These are the statistical results of this inquiry. To the extent to which the data are imperfect, the results are of course unreliable. The numbers are often much smaller than are required for such purposes. I have used them because the best obtainable, even with the assistance of the colonial governments; and the first lesson they teach is the necessity for assimilating the colonial registration and vital statistics to those at home. But, with all their defects, when these statistics are examined, they bring clearly into light certain great general facts.
As regards the schools, they show us that the educational idea in the colonies is just as deficient as it is at home, and that it is attended with worse physical consequences.
No account appears to be taken of the past history of the races on whom it is desired to confer the inestimable blessings of Christian civilization. Our teachers go among them just as they would into English villages. They collect the children who, together with their ancestors, have spent most of their existence in active out-door habits, into all classes of structures, good, bad, and indifferent, apparently without regard to the effect of local conditions on their health. In all probability the children are set together as close as they are placed in one of our Home “Model Schools,” without any reference to children’s epidemics or other fevers. This is not done without great risk, even with children of English birth. But to do this with children taken from their open air habits in uncivilized or semi-civilized communities is to incur the immediate danger of losing the most hopeful pupils by diseases, which, under a more rational system, might in all probability be avoided.
The education appears to be confined simply to head-work, and no provision is made for sustaining the health by physical training, while it is in danger of exhaustion by a cerebral stimulus, perhaps applied for the first time in the history of the family from which the child has sprung. It is true that cerebral disease forms only a small part of the school mortality; but the diseases from which the mortality proceeds in the tropical schools are {14} the result of overcrowding, defective ventilation, and other local sanitary evils, all of which are augmented by sedentary occupation.
The remedy for this is obviously to improve the school-houses, to give more attention to space, to ventilation, and to the locality where the school is placed, and above all to make physical training an essential and important part of the school system, never forgetting that the habits of generations cannot be suddenly broken through without danger to health and life.
In as far as concerns the effect of the schools on the disappearance of native races, the returns contain no appreciable evidence. Education, if properly conducted, together with the improved personal, physical, and moral habits consequent on it, ought everywhere to be conservative and not destructive; but to be so it should be conducted, as already stated, with a full knowledge of the physiological effects of altered habits and the influence of these on health.

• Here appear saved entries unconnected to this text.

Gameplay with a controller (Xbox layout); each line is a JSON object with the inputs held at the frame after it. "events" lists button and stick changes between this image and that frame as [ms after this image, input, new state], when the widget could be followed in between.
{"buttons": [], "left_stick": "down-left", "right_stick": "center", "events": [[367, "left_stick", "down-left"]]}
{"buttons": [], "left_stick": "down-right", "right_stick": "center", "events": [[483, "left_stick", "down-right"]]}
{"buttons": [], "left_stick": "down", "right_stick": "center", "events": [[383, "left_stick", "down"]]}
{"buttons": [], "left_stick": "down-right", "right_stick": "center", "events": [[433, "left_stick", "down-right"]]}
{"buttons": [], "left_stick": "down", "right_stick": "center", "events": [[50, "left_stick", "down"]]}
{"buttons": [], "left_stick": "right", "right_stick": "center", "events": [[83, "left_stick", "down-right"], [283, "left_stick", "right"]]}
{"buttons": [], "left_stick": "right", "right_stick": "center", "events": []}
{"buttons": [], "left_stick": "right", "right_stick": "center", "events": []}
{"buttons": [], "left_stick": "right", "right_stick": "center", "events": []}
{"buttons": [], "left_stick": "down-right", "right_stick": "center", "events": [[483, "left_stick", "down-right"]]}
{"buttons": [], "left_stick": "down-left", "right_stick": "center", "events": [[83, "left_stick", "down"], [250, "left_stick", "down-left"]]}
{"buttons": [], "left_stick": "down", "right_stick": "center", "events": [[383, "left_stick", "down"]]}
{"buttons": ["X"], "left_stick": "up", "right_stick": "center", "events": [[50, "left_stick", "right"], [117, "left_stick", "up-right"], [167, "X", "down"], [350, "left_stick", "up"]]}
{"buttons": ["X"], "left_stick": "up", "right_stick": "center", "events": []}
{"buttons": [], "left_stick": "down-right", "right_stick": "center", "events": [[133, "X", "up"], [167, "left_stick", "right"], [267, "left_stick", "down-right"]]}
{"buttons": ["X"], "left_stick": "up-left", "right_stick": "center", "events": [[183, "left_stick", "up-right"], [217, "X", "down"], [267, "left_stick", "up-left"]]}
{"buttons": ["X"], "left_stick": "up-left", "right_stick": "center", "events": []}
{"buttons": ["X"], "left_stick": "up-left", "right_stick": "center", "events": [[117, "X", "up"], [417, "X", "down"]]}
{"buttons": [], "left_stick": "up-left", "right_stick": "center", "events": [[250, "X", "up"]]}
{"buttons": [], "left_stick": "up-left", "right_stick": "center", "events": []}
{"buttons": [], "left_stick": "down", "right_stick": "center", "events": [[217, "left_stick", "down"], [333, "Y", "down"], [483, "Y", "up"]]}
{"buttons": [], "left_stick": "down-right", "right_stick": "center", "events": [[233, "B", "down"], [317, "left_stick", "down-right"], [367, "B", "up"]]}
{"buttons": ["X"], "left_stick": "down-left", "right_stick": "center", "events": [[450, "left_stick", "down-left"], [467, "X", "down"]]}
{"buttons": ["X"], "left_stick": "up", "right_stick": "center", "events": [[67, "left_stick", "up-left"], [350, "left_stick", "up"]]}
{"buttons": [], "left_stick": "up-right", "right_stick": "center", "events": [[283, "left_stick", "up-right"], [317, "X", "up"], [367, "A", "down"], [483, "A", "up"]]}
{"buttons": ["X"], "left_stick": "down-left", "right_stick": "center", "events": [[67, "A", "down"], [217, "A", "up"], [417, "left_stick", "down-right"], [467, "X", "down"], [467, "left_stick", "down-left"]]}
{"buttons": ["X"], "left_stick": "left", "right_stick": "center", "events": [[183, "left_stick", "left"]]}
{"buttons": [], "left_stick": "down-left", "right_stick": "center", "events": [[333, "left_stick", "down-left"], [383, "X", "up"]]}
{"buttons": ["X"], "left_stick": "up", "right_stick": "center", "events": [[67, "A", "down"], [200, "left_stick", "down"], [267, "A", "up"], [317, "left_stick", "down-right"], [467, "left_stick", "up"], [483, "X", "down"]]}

The hospital returns, so far as they can be relied on, show in the tropical colonies a large mortality from diseases arising from bad drainage, bad water, imperfect agriculture, want of cleanliness, and from other bad habits. Bad, overcrowded, unventilated dwellings must also in these colonies, as at home, bear their proportion of the blame. Thus mortality arising from mitigable or preventible causes of an external nature occasions in all the colonies by far the greatest part of the death rate in hospitals. Incivilization with its inherent diseases, when brought into contact with civilization without adopting specific precautions for preserving health, will always carry with it a large increase of mortality on account of the greater susceptibility of its subjects to those causes of disease which can to a certain extent be endured without as great a risk by civilized communities born among them.
The hospital returns throw little light on the causes of the disappearance of native races, unless these are to be found in the great prevalence of tubercular and chest diseases in certain of the colonies. This is especially remarkable in the returns from Australia, Kaffraria, and Canada. But why this class of affections should be so much more prevalent in the temperate than in the tropical colonies could only be ascertained by careful local inquiry. One thing is certain that, in those colonies from which complaints of the disappearance of native races have come, {15} tubercular and chest diseases appear to occasion the largest amount of hospital mortality.
The discovery of the causes of this must be referred back to the colonies. Anything which exhausts the constitution; above all things, foul air during sleep, will engender these diseases. Open locality, healthy winds, active daily occupation, are by themselves no safeguards, if the nights be spent in unventilated cabins. The Alpine climates of Europe are known to be the most free of any climates from this tribe of diseases. But even on their healthy mountain slopes scrofula in all its forms prevails among the peasants, engaged during summer on the high pastures, when they pass their nights in the close unhealthy chalets there.
It is possible that a tubercular taint so engendered may be the cause of the whole evil, and it is to this point that the inquiry has brought us.